Working with very large scores

Hi all,

I’m editing an opera for my master degree. I am writing it in Finale, but Dorico is becoming so good that I would like to use it instead. The problem is that, besides some features Dorico doesn’t have yet, it is so slow when dealing with big scores. I would like to know your experience using the software when working with those king of projects, specially what Dorico team has to say (is that slowness expected in this stage of the software, would I encounter problems because of the length of my project, etc).

In my case, the score has woodwinds a 3, full brass, timpani, some percussion, 2 harps, 3 soloist singers, SATB choir and full strings (sometimes each instrument divided in 2 staves). The whole work has about 250 pages with an average of 3 measures per page. Right now I am only interested in the fullscore. Parts will not be in my final work. But, of course, I want to be able to create it when I need them. Have you done something similar or bigger?

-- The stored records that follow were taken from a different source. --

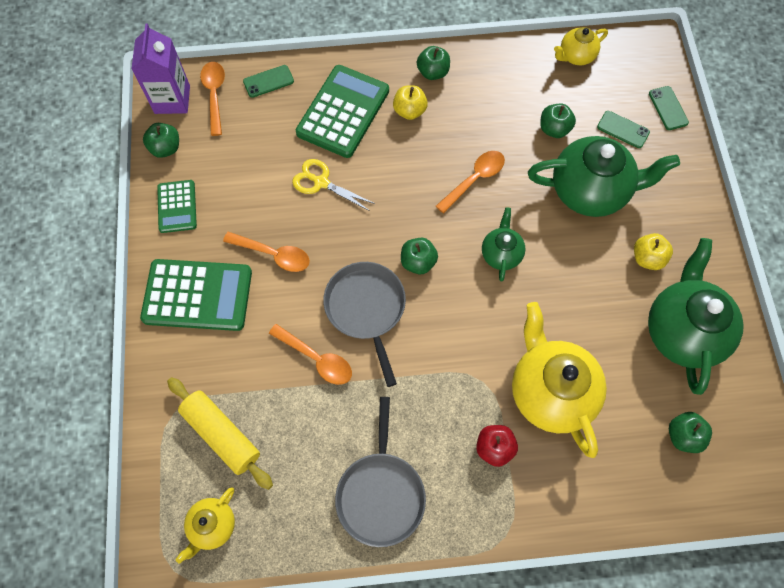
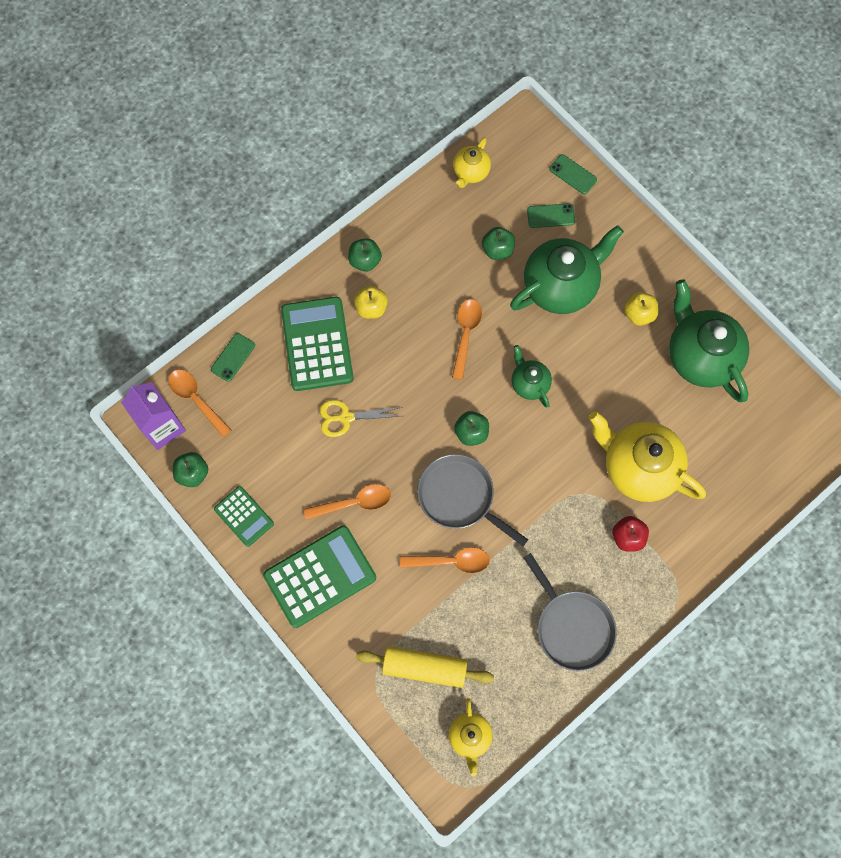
camera: 35 degrees left, 5 degrees up
green apple [669,412,712,453] -> none

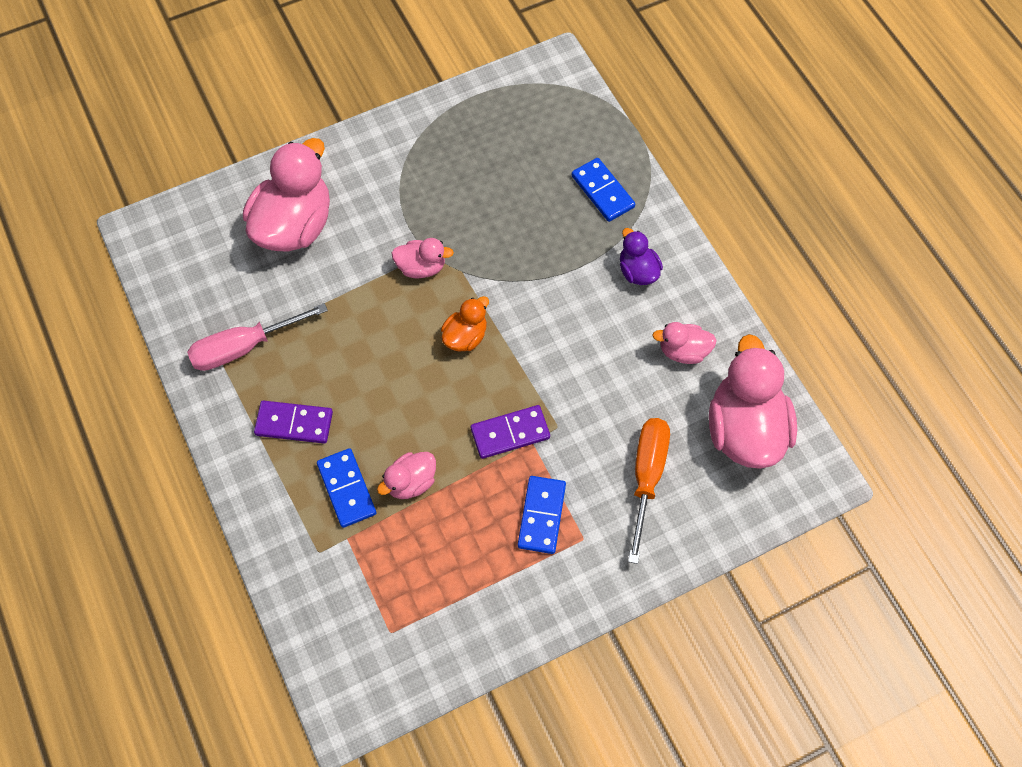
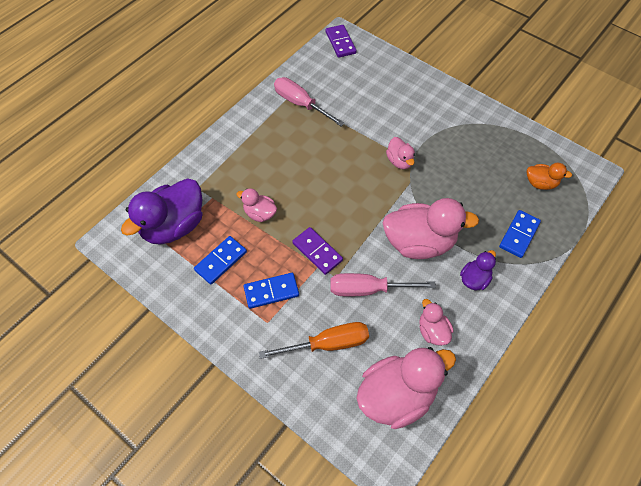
camera: 65 degrees right, 5 degrees down
pink duck [243,138,330,252] -> pink duck moved to [383,198,479,259]
purple domino [254,400,333,444] -> purple domino moved to [326,25,356,58]
blue domino [317,448,376,528] -> blue domino moved to [194,236,247,285]
orange duck [441,296,489,352] -> orange duck moved to [527,163,572,190]
none -> purple duck [121,178,203,245]
none -> pink screwdriver [331,273,436,296]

I would strongly recommend that you finish your project in Finale. As many on this forum will know, I’m 100% dedicated to Dorico, and I can honestly say that I truly believe it will develop into the de-facto standard for music notation very soon. It isn’t quite there yet, though, despite a VERY IMPRESSIVE development. I’ve worked professionally for several hours daily with Finale since the week it was released back in 1988, and have typeset well over a hundred huge (many opera) scores and over 50000 pages of orchestral parts with it.

I found a noticeable performance regression on large scores in Page View. However, I found that Galley View was considerably faster. Also, do you use flows at all in your opera? If you do, making a “Focus Layout” for working on the section of the opera you are currently working on by selecting one flow at a time is very helpful

I’m with Fratveno on this.

This is NOT the time to experiment, my friend. :wink:

fratveno is wise, and one should take heed of his advice. I’m just as much dedicated to Dorico, nowadays, but since you’ve already started working in Finale and you’re most likely on a deadline, even one that might be far away, you should just continue working as you have been thus far.

Paul Walmsley found what is wrong and has a temporary solution:

Thank you all for your replies.

My “deadline” is June 2018…so, I have some time. :smiley:

My question was about the response of the software with large projects. But, what I’ve seen so far is that Dorico is still very slow when dealing with them. In my case, I tested an XML file exported from Finale 25.4 with 710 measures, 305 of them with music, and 253 with all articulations, dynamcs, etc, and all that instrumentation I cited above. I do not know the difference between a project done direct from Dorico and one imported from an xml file, so I can’t say if that matters. Another thing I noticed in this forum is that apparently some users do not experience this slowness, and it looks like the Operating System has something to do with it. I use Windows 10.

I work with Finale for more than 10 years and I am very confortable with it. But Dorico has some features that I think could save me some time, like dynamic groupings and automatic vertical spacing. Considering all, you are right, I will continue with Finale in this project.

I am not using Dorico to write this opera because I began writing it last year, so I cannot say much about the problems writing it in Dorico, but I tested note input, changing layout, adding articulations. When inserting notes I did not notice a difference. In fact, change to gallery view was very slow, but going back wasn’t.

It didn’t work for me in this case.

If you see the other messages on that thread you’ll see a bit more about some findings from fratveno’s test score. This has exposed some areas that are slow in larger scores which I hope we can look at soon. So check back when the next update is released to see if it works better for you.

Hi Paul, thank you. I am following that discussion as well.